Ich holte tief Luft. „Ich will wirklich nicht unhöflich erscheinen, aber ... was bezweckst du hiermit?“ Dabei pendelte mein Zeigefinger zwischen uns hin und her.

„Womit?“

„Warum hast du mich angesprochen?“

„Du bist mir aufgefallen!“

Ich hob eine Braue. Er verstand den Wink.

„Kontakte knüpfen,“ gab er kleinlaut zu. Zeitgleich stopfte er sein Buch zurück in den Rucksack, ohne den Blick von mir zu nehmen. „Vielleicht können wir zusammen etwas schreiben. Wir bedienen ja quasi dasselbe Genre.“

Das ist ein Scherz, oder?

„Wir bedienen ganz und gar nicht dasselbe Genre!“

„Aber ...“

Ich riss die Hand hoch, als Zeichen, dass es mir reichte.„Ich muss jetzt wirklich weiter.
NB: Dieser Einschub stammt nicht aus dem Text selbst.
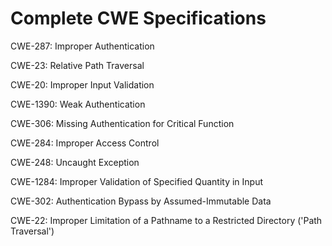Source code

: 

# Complete CWE Specifications

CWE-287: Improper Authentication

CWE-23: Relative Path Traversal

CWE-20: Improper Input Validation

CWE-1390: Weak Authentication

CWE-306: Missing Authentication for Critical Function

CWE-284: Improper Access Control

CWE-248: Uncaught Exception

CWE-1284: Improper Validation of Specified Quantity in Input

CWE-302: Authentication Bypass by Assumed-Immutable Data

CWE-22: Improper Limitation of a Pathname to a Restricted Directory ('Path Traversal')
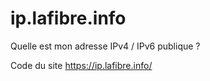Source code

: # ip.lafibre.info
Quelle est mon adresse IPv4 / IPv6 publique ?

Code du site https://ip.lafibre.info/
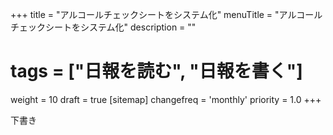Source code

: +++
title = "アルコールチェックシートをシステム化"
menuTitle = "アルコールチェックシートをシステム化"
description = ""
# tags = ["日報を読む", "日報を書く"]
weight = 10
draft = true
[sitemap]
  changefreq = 'monthly'
  priority = 1.0
+++

下書き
Ich bin verabredet.“

Dann ließ ich ihn stehen, reihte mich in den Besucherstrom ein und ging einen Kaffee trinken. Obwohl ich einen Prosecco deutlich nötiger gehabt hätte.

 

Diese Geschichte ist tatsächlich passiert!!!

 

 

10.50 Uhr

Wohin zuerst? Ich entschied mich für Halle 3, in der sich nicht nur Kinderbücher- und Jugenliteratur, Comics und die E-Bookeinzeltitelausstellung befand – hier tummelten sich auch viele Selfpublisher. Unter anderem die Kollegen des Autorensofas.

 

 

 

Mittwoch bis Freitag war die Messe nur für registrierte Fachbesucher geöffnet. Wie ihr seht: relativ leere Hallen. Das änderte sich Samstag schlagartig. Aber dazu später mehr …

 

Der Komplex war weitläufig. 11 Hallen, mehrstöckig, hinzu kam ein riesiges Arenal in der Mitte, die Agora, auf der sich eine Bühne für Veranstaltungen und mehrere Essensstände befanden. Sich zurecht-zufinden war gar nicht so einfach.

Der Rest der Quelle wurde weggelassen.